Case Study

The New World Order and why it failed

The idea of a New World Order (NWO) emerged after the end of the Cold War. It focused on the idea that now the Cold War was over the international community could now focus its efforts on improving cooperation to resolve persistent problems including: international conflict, underdevelopment and human rights abuses. The following topics and issues were often mentioned in this context:

  1. An important role in the NWO should be played by the United Nations – reformed and adapted to the new world balance of power, and to new challenges and threats. The New World Order should be equipped with an effective instrument in the form of an international military force. That force must constitute a reliable deterrent to any potential aggressor who might think of using his army as a tool for pursuing political objectives.
     
  2. The NWO would also mean an improved, more significant role for diplomacy and diplomatic techniques of international conflict resolution. It implied shifting the emphasis from military to diplomatic methods. Arms reduction would also continue to comprise an important component of the NWO agenda.
     
  3. It was widely although by no means universally accepted that the most effective way of ensuring world peace and stability was by the universal introduction and embedding of liberal free-market capitalism. The then US president, George H.W. Bush, often stressed the importance of the International Monetary Fund and the World Bank in this context.
     
  4. The NWO was envisaged as a way of providing the world with improved stability and security. Yet democratisation and the growing struggle for sovereignty in various parts of the world appeared in many countries to be contributing more to a rise of tension and conflicts, more often internal than international (as in Yugoslavia, the former Soviet Union and Africa), than to a stabilisation of the situation.
     
  5. The aim of an improved global security system under the auspices of the United Nations was often noted to be desirable yet problematic, given how the United Nations had struggled to establish its pre-eminence. As a result, some suggested that it was more plausible to look to regional security systems as a key component in the attempt to produce better security.
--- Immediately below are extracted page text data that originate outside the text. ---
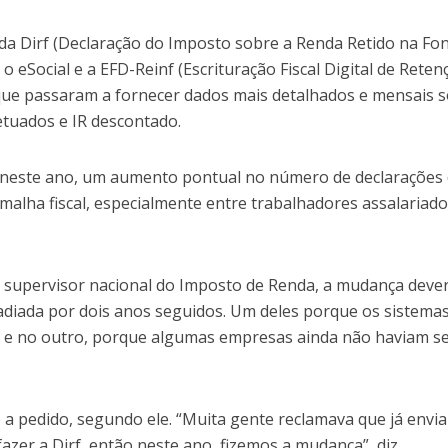
da Dirf (Declaração do Imposto sobre a Renda Retido na Fon
 o eSocial e a EFD-Reinf (Escrituração Fiscal Digital de Reten
 que passaram a fornecer dados mais detalhados e mensais 
tuados e IR descontado.
ou, neste ano, um aumento pontual no número de declarações
alha fiscal, especialmente entre trabalhadores assalariado
 supervisor nacional do Imposto de Renda, a mudança dever
 adiada por dois anos seguidos. Um deles porque os sistema
 e no outro, porque algumas empresas ainda não haviam s
e a pedido, segundo ele. “Muita gente reclamava que já envia
fazer a Dirf, então neste ano, fizemos a mudança”, diz.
At present, we only have one effective Euro-Atlantic security system, based on the North Atlantic Treaty Organisation (NATO). But that system does not even cover all of Europe. Regions such as Asia, Africa and Latin America, which are less stable than Europe, have not established any regional security structures. The establishment of regional security and cooperation systems remains a desirable yet problematic mid-term objective.
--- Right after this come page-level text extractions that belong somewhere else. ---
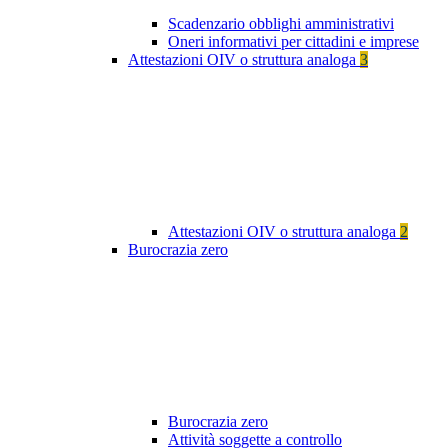
Scadenzario obblighi amministrativi
Oneri informativi per cittadini e imprese
Attestazioni OIV o struttura analoga
3
Attestazioni OIV o struttura analoga
2
Burocrazia zero
Burocrazia zero
Attività soggette a controllo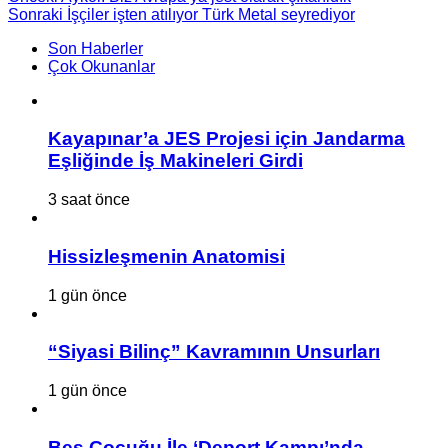
Sonraki
İşçiler işten atılıyor Türk Metal seyrediyor
Son Haberler
Çok Okunanlar
Kayapınar’a JES Projesi için Jandarma
Eşliğinde İş Makineleri Girdi
3 saat önce
Hissizleşmenin Anatomisi
1 gün önce
“Siyasi Bilinç” Kavramının Unsurları
1 gün önce
Beş Çocuğu İle ‘Deport Kampı’nda…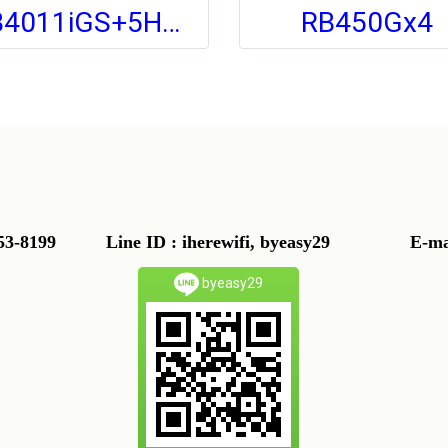
RB4011iGS+5HacQ2HnD-IN
RB450Gx4
91-853-8199
Line ID : iherewifi, byeasy29 E-mail
byeasy29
The aims and aspirations of the NOW were both novel and ambitious. Yet, none has clearly been achieved. This failure reflects the fact that the brief window of opportunity which the end of the Cold War seemed to provide was not the necessary foundation for states to work together in pursuit of improvements in relation to international conflict, underdevelopment and human rights abuses. This was largely because states’ national interests concerns still predominate and these rarely synchronise to the extent that the big global issues receive sufficient concerted attention towards their resolution.